Task goal »
From the data below, write out again, word for word and line for line, everything starting with the line that holds "спать. Утром встретился с главой семьи, он" and going on through the line that holds "родителей. Что делать? Государство должно", both of those lines included.

Excerpted data »

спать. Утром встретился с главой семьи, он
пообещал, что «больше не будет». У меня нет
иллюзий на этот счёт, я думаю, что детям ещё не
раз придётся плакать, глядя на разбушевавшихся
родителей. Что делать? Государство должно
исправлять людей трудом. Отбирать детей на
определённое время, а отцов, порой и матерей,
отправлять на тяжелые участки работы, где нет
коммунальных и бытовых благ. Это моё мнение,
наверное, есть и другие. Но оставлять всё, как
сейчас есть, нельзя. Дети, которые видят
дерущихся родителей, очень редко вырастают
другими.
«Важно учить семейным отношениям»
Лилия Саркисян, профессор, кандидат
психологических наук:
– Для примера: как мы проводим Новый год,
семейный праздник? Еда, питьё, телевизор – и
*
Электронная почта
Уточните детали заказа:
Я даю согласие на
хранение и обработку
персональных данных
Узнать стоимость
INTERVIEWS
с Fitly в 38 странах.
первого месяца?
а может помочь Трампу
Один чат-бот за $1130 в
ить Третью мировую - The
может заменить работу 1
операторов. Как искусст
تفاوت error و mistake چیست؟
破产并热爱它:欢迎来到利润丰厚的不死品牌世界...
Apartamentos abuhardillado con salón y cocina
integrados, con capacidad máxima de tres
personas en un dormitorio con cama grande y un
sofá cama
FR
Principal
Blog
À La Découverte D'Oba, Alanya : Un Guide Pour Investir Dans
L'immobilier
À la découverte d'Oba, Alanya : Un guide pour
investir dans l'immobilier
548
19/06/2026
---
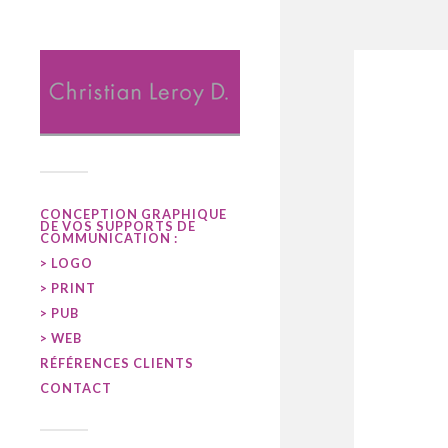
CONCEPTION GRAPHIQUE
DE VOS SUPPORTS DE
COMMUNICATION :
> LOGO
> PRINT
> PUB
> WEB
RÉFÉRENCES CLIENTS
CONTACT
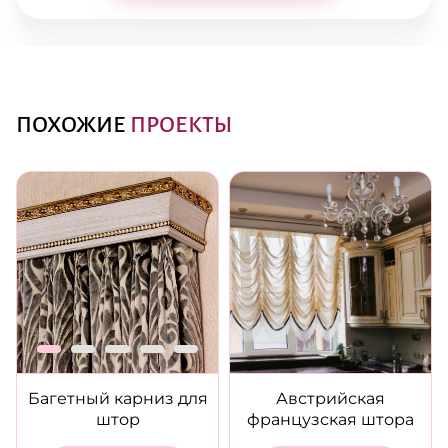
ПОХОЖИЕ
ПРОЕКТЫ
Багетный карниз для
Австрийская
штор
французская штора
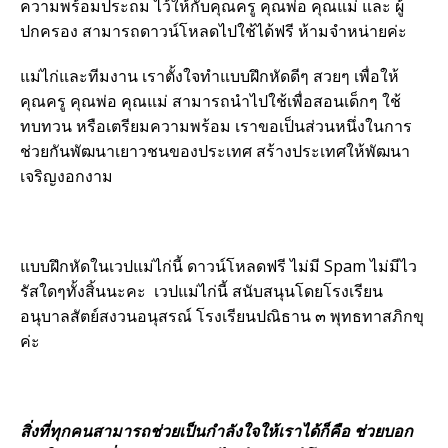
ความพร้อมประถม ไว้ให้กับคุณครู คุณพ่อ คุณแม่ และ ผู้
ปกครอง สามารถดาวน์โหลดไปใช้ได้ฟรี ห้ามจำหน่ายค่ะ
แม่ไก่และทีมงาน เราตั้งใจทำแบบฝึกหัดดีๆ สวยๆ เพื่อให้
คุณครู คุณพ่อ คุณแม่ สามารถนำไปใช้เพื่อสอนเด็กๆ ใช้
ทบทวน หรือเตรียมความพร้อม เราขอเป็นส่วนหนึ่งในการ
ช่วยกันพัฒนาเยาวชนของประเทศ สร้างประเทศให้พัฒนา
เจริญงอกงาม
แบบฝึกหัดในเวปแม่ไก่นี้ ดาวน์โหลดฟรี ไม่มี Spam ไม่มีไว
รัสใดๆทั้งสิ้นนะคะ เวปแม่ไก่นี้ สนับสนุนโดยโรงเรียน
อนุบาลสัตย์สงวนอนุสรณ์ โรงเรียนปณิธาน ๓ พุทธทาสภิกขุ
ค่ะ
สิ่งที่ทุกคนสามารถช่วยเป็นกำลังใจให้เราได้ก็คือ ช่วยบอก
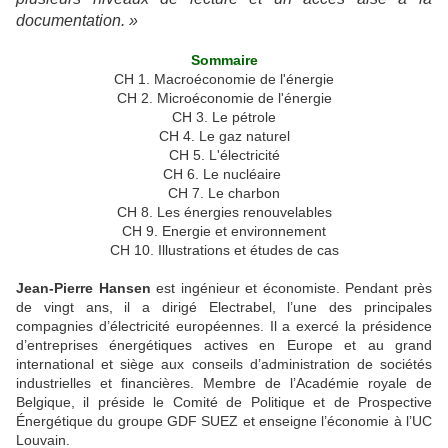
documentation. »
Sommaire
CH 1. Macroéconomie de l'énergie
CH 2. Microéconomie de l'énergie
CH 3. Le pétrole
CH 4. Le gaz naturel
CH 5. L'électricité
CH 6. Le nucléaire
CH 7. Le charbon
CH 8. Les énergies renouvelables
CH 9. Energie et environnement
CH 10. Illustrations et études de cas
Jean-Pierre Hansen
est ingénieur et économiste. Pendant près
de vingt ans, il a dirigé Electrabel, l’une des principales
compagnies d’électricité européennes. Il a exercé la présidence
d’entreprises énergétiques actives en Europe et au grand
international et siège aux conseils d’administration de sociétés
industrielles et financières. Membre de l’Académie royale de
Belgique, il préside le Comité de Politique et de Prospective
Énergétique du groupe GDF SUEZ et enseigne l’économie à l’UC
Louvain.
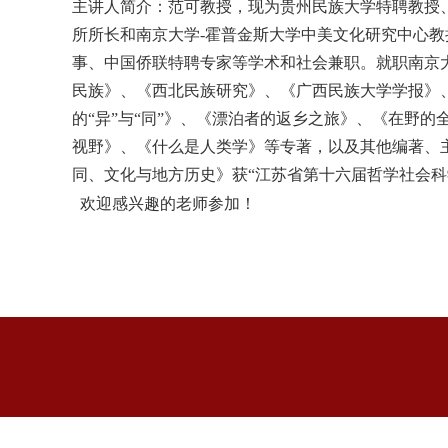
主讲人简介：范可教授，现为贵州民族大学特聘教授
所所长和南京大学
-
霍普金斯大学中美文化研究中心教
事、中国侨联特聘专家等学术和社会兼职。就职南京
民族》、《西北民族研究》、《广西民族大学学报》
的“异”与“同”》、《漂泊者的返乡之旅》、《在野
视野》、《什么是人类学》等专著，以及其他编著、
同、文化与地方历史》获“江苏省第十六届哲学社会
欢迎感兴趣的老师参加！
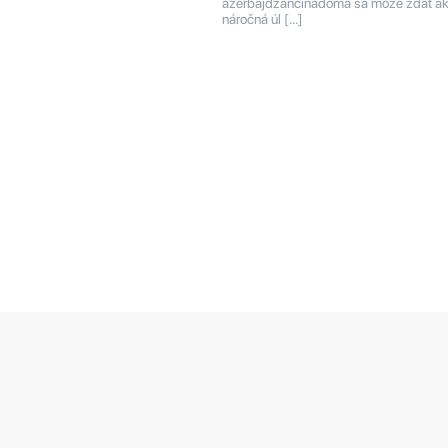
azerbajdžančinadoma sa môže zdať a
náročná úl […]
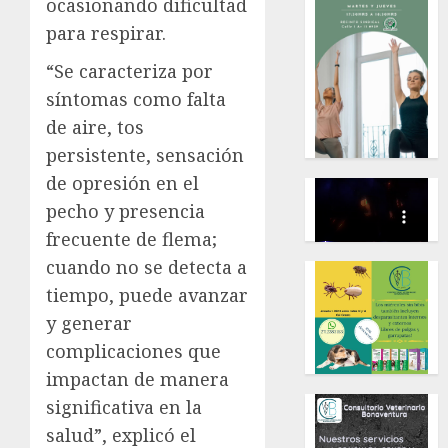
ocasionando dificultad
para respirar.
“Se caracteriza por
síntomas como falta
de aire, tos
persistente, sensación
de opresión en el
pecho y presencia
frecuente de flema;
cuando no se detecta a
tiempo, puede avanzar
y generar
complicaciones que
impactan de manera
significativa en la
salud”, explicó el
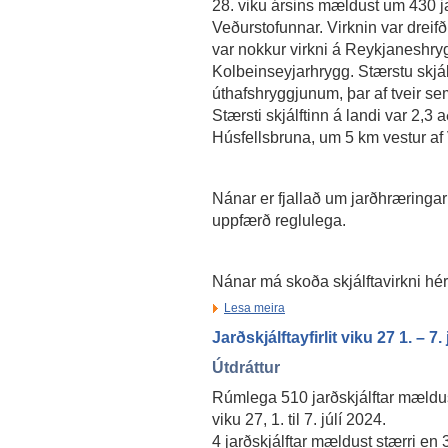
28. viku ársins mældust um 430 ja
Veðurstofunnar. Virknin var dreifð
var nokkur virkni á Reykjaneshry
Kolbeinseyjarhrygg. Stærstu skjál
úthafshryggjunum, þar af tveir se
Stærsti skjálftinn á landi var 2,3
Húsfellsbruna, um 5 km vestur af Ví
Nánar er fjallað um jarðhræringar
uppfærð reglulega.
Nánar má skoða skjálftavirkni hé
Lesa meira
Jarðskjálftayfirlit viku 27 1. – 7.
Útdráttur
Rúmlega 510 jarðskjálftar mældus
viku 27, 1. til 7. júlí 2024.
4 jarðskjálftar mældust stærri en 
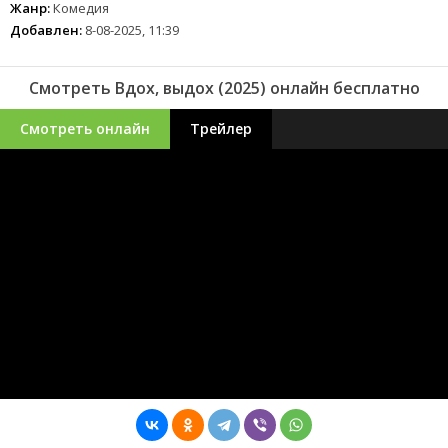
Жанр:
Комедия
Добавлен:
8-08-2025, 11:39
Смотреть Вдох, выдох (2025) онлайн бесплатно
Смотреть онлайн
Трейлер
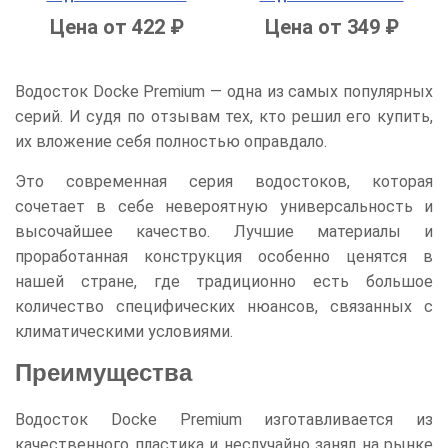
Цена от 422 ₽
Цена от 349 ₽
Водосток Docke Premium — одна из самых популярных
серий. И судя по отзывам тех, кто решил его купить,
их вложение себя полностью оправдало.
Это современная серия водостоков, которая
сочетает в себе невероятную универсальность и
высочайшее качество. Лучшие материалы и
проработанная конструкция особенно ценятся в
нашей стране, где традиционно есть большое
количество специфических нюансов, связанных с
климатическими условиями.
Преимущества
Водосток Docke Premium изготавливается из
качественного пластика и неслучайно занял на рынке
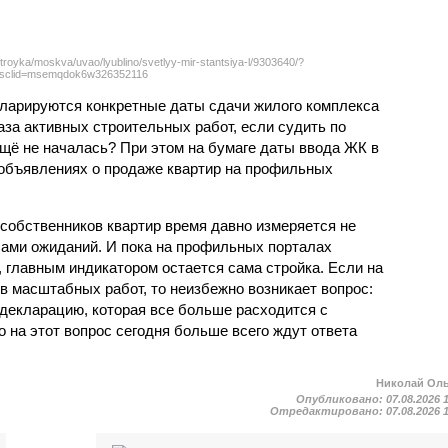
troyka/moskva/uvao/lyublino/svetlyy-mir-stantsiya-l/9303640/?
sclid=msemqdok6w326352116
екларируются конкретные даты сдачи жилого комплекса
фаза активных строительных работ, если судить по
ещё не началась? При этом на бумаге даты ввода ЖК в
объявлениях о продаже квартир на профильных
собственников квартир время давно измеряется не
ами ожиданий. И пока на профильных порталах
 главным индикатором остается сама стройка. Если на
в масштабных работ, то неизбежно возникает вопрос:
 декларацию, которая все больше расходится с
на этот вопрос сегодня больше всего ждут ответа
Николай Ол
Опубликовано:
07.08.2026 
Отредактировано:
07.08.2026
==
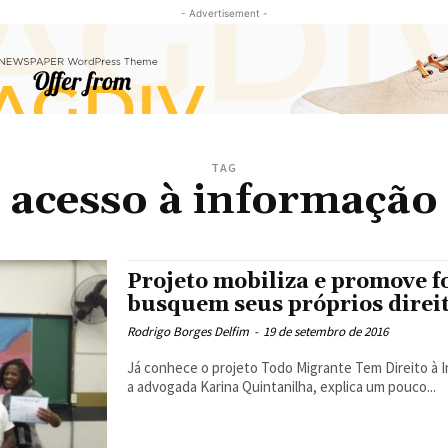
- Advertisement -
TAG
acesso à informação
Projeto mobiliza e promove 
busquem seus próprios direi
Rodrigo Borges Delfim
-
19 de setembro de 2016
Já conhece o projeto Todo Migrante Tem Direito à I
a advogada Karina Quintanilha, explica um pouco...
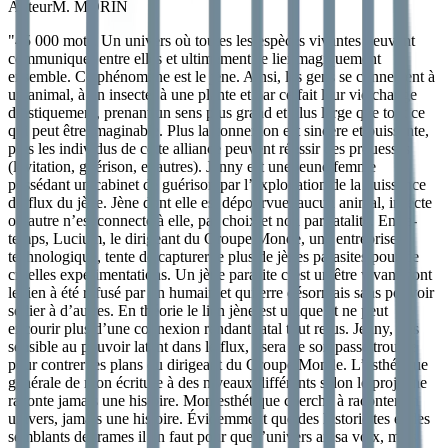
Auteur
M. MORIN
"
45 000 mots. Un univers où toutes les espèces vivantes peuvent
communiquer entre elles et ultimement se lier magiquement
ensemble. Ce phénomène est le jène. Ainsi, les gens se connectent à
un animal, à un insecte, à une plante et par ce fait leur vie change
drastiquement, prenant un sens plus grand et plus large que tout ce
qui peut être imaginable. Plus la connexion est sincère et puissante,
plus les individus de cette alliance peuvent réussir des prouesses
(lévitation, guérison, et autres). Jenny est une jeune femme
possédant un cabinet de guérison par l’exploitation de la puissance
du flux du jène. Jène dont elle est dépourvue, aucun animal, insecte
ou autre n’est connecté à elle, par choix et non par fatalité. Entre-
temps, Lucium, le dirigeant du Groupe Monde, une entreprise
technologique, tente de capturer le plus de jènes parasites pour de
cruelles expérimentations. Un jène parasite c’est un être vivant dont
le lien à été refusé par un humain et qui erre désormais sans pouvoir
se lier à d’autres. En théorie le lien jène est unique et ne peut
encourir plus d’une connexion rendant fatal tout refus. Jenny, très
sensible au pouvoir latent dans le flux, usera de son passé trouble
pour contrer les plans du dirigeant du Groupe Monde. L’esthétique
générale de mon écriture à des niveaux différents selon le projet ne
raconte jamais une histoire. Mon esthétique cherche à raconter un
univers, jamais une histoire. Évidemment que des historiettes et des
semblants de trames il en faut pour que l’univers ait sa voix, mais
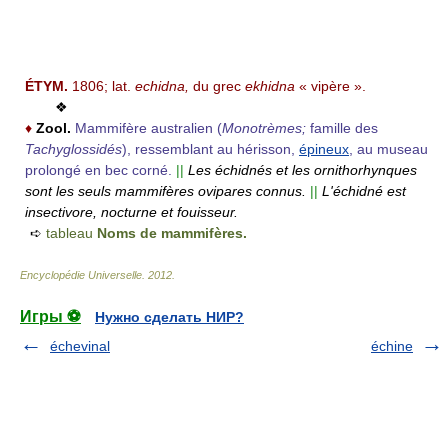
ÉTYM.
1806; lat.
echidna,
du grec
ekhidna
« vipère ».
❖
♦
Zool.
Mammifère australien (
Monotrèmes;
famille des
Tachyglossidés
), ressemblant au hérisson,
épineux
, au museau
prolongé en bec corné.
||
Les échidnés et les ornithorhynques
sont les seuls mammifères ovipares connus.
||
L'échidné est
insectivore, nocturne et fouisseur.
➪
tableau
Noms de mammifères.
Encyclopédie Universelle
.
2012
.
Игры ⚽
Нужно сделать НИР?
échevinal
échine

Written answer »
спать. Утром встретился с главой семьи, он
пообещал, что «больше не будет». У меня нет
иллюзий на этот счёт, я думаю, что детям ещё не
раз придётся плакать, глядя на разбушевавшихся
родителей. Что делать? Государство должно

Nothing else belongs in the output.